This project implements a product recommendation algorithm and carries out customer analysis using LASSO regression.
The objectives of the project are:
- Develop a set of product recommendation rules, based on the Apriori algorithm
- Rank customers on the basis of their marginal contribution to revenues.
The ultimate goal is to provide information that can be used by a marketing department to develop more targeted campaigns.
The core of the analysis is contained in these three files:
Customers_by_product.sql
data_and_analysis.php
analysis.R
Note that some of the key SQL
queries, to generate the data for the analysis but also to create a network graph, are contained in both the R
file and the additional Customers_by_product.sql
file. The latter is called by the setup script after the database is populated.

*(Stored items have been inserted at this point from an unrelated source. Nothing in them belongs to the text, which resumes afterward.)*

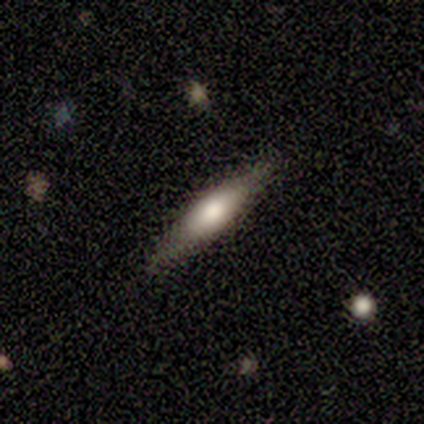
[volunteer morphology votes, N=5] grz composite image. It shows a smooth galaxy with no disk features (60%) that is cigar-shaped (100%). Merging: none (100%).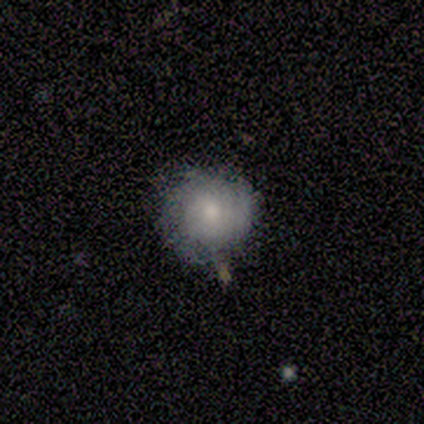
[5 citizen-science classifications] Q: Smooth or featured?
A: smooth (60%); runner-up: featured or disk (40%)
Q: How rounded?
A: round (100%)
Q: Merging?
A: none (100%)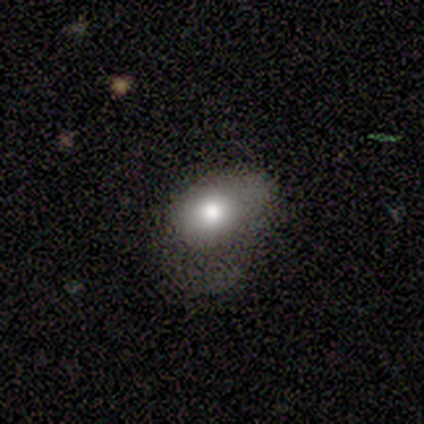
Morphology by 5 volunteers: Smooth or featured: smooth — 60% (featured or disk — 40%)
How rounded: in between — 67% (round — 33%)
Merging: none — 40% (tied with minor disturbance — 40%)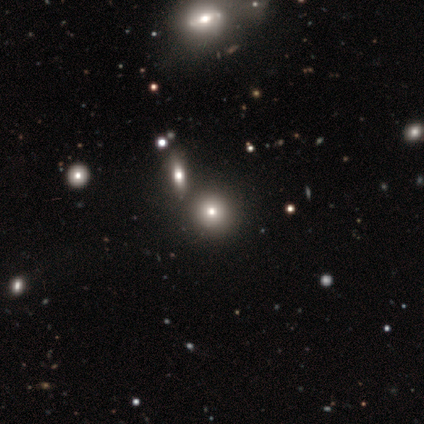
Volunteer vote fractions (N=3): Smooth or featured? smooth (67%)
How rounded? round (100%)
Merging? none (100%)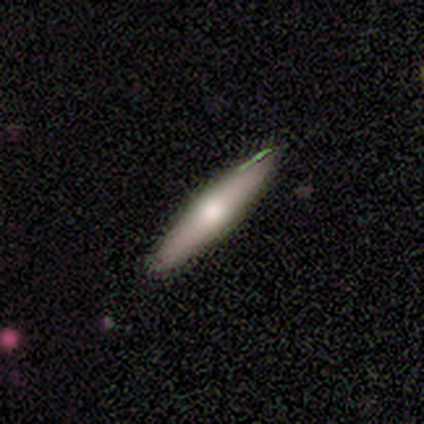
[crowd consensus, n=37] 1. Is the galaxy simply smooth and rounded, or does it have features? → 62% smooth, 32% featured or disk, 5% star or artifact.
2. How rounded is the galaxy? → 87% cigar-shaped, 13% in between, 0% round.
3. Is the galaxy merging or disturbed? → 80% none, 14% minor disturbance, 3% major disturbance, 3% merger.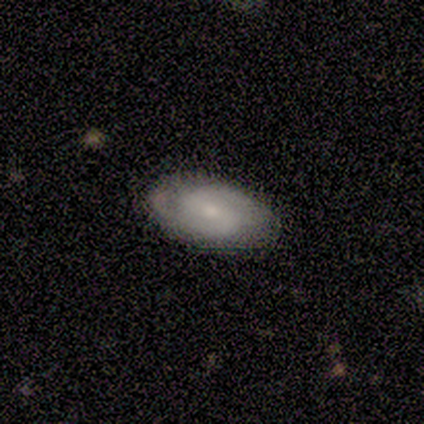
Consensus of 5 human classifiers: Smooth or featured? featured or disk (80%)
Edge-on disk? no (100%)
Bar? no (75%)
Spiral arms? yes (100%)
Spiral winding? tight (50%, tied with medium)
Spiral arm count? 2 (75%)
Bulge size? moderate (50%, tied with small)
Merging? none (100%)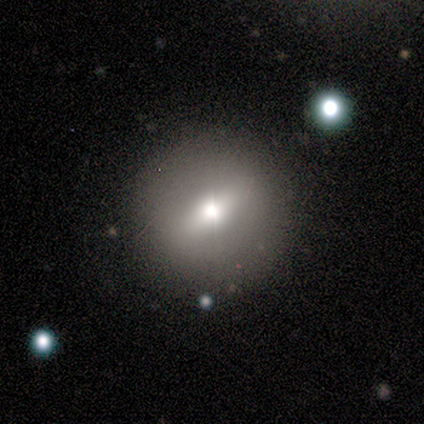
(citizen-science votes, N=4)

To develop the product recommendation system we have used the Apriori algorithm. We provide a link to the relevant Wikipedia article on the introductory page of the web application.
To develop the LASSO regression, we first have identified the top 20 customers in terms of total revenues generated. Then we have carried out a LASSO regression using the lars
package with the objective to narrow down the number of customers with a significant marginal contribution to revenues.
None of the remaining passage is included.